Sebab, ia paham bahwa gara-gara maksiat dan dosa, ia akan binasa di dunia dan akhirat dengan mendapatkan balasan berat yang setimpal dengan dosa dan maksiatnya saat ia berada di dunia.
Allah -Azza wa Jalla- berfirman dalam memuji orang-orang yang takut kepada-Nya,
إِنَّمَا يَعْمُرُ مَسَاجِدَ اللَّهِ مَنْ آَمَنَ بِاللَّهِ وَالْيَوْمِ الْآَخِرِ وَأَقَامَ الصَّلَاةَ وَآَتَى الزَّكَاةَ وَلَمْ يَخْشَ إِلَّا اللَّهَ فَعَسَى أُولَئِكَ أَنْ يَكُونُوا مِنَ الْمُهْتَدِينَ [التوبة/18]
“Hanya yang memakmurkan masjid-masjid Allah ialah orang-orang yang beriman kepada Allah dan hari Kemudian, serta tetap mendirikan shalat, menunaikan zakat dan tidak takut (kepada siapapun) selain kepada Allah. Maka merekalah orang-orang yang diharapkan termasuk golongan orang-orang yang mendapat petunjuk” (QS. At-Taubah : 18)
Mufassir Jazirah Arab, Syaikh Ibnu Nashir As-Sa’diy –rahimahullah– berkata menerangkan ayat ini,
“أي قصر خشيته على ربه، فكف عما حرم الله، ولم يقصر بحقوق الله الواجبة.
فوصفهم بالإيمان النافع، وبالقيام بالأعمال الصالحة التي أُمُّها الصلاة والزكاة، وبخشية الله التي هي أصل كل خير، فهؤلاء عمار المساجد على الحقيقة ” اهـ من تيسير الكريم الرحمن (ص: 331)
“Maksudnya, orang itu membatasi rasa takutnya hanya kepada Robb-nya.
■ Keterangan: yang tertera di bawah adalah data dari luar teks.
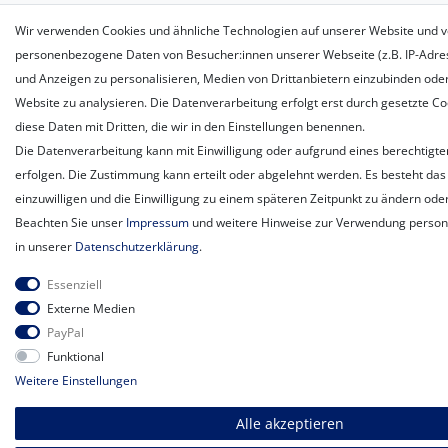
Wir verwenden Cookies und ähnliche Technologien auf unserer Website und v
personenbezogene Daten von Besucher:innen unserer Webseite (z.B. IP-Adress
und Anzeigen zu personalisieren, Medien von Drittanbietern einzubinden oder
Website zu analysieren. Die Datenverarbeitung erfolgt erst durch gesetzte Coo
diese Daten mit Dritten, die wir in den Einstellungen benennen.
Die Datenverarbeitung kann mit Einwilligung oder aufgrund eines berechtigte
erfolgen. Die Zustimmung kann erteilt oder abgelehnt werden. Es besteht das 
einzuwilligen und die Einwilligung zu einem späteren Zeitpunkt zu ändern ode
Beachten Sie unser
Impressum
und weitere Hinweise zur Verwendung perso
in unserer
Daten­schutz­erklärung
.
Essenziell
Externe Medien
PayPal
Funktional
Weitere Einstellungen
Alle akzeptieren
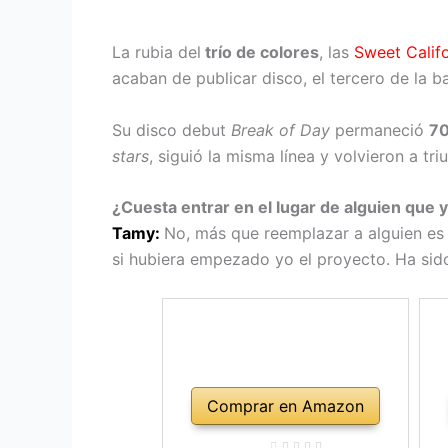
La rubia del
trío de colores
, las
Sweet Califo
acaban de publicar disco, el tercero de la 
Su disco debut
Break of Day
permaneció
70
stars
, siguió la misma línea y volvieron a tri
¿Cuesta entrar en el lugar de alguien que 
Tamy:
No, más que reemplazar a alguien es
si hubiera empezado yo el proyecto. Ha sido
Comprar en Amazon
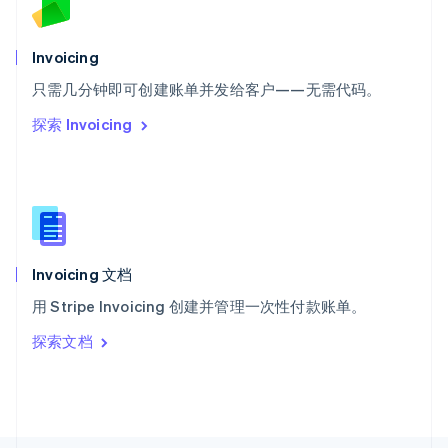
斯洛文尼亚
English
Italiano
泰国
Invoicing
ไทย
English
希腊
只需几分钟即可创建账单并发给客户——无需代码。
English
探索 Invoicing
西班牙
Español
English
新加坡
English
简体中文
新西兰
English
匈牙利
English
Invoicing 文档
意大利
用 Stripe Invoicing 创建并管理一次性付款账单。
Italiano
English
印度
探索文档
English
英国
English
直布罗陀
English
Karenanya, ia menahan diri dari sesuatu yang Allah haramkan dan tidak bersikap teledor terhadap hak-hak Allah yang wajib. Itulah sebabnya Allah menyifati mereka dengan keimanan yang bermanfaat dan perealisasian amal-amal sholih yang terpentingnya adalah sholat dan zakat. Orang itu juga merealisasikan rasa takutnya kepada Allah yang merupakan pokok setiap kebaikan. Jadi, mereka itulah para pemakmur masjid pada hakikatnya”. [Lihat Taisir Al-Karim Ar-Rahman fi Tafsir Kalam Al-Mannan (hal. 331)]
Orang yang senantiasa takut kepada Allah dalam setiap keadaannya akan mendapatkan naungan di Padang Mahsyar.
Rasulullah -Shallallahu alaihi wa sallam- bersabda,
سَبْعَةٌ يُظِلُّهُمُ اللهُ تَعَالَى فِي ظِلِّهِ يَوْمَ لَا ظِلَّ إِلَّا ظِلُّهُ إِمَامٌ عَدْلٌ (عَادِلٌ) وَشَابٌّ نَشَأَ فِي عِبَادَةِ اللهِ وَرَجُلٌ قَلْبُهُ مُعَلَّقٌ فِي الْمَسَاجِدِ وَرَجُلَانِ تَحَابَّا فِي اللهِ اجْتَمَعَا عَلَيْهِ وَتَفَرَّقَا عَلَيْهِ وَرَجُلٌ دَعَتْهُ امْرَأَةٌ ذَاتُ مَنْصِبٍ وَجَمَالٍ فَقَالَ إِنِّي أَخَافُ اللهَ
“Ada tujuh golongan yang akan dinaungi oleh Allah -Ta’ala- dalam naungan-Nya pada hari tak ada naungan, kecuali naungan-Nya: …Seorang lelaki yang diajak (untuk berzina) oleh seorang wanita yang memiliki kedudukan dan kecantikan. Lelaki itupun berkata, “Aku takut kepada Allah”. [HR. Al-Bukhoriy dalam Shohih-nya (660 & 1423) dan Muslim dalam Kitab Az-Zakaah (1031)
Al-Imam Abul Abbas Al-Qurthubiy –rahimahullah– berkata,
إِنَّمَا يَصْدُرُ ذَلِكَ عَنْ شِدَّةِ خَوْفٍ_مِنَ اللَّهِ تَعَالَى وَمَتِينِ تَقْوَى وَحَيَاءٍ.” اهـ من تحفة الأحوذي (7/ 58_59)
“Hal itu (yakni, ucapan lelaki itu) muncul karena amat takutnya kepada Allah -Ta’ala- serta mantapnya rasa taqwa dan malunya”. [Lihat Tuhfah Al-Ahwadziy (7/58), cet. Darul Kutub Al-Ilmiyyah]
Perhatikanlah bagaimana kuatnya pengaruh rasa takut kepada Allah dalam membentengi seseorang dari maksiat dalam kondisi cobaan dan godaan amat berat. Wajarlah bila pemiliknya dinaungi di akhirat.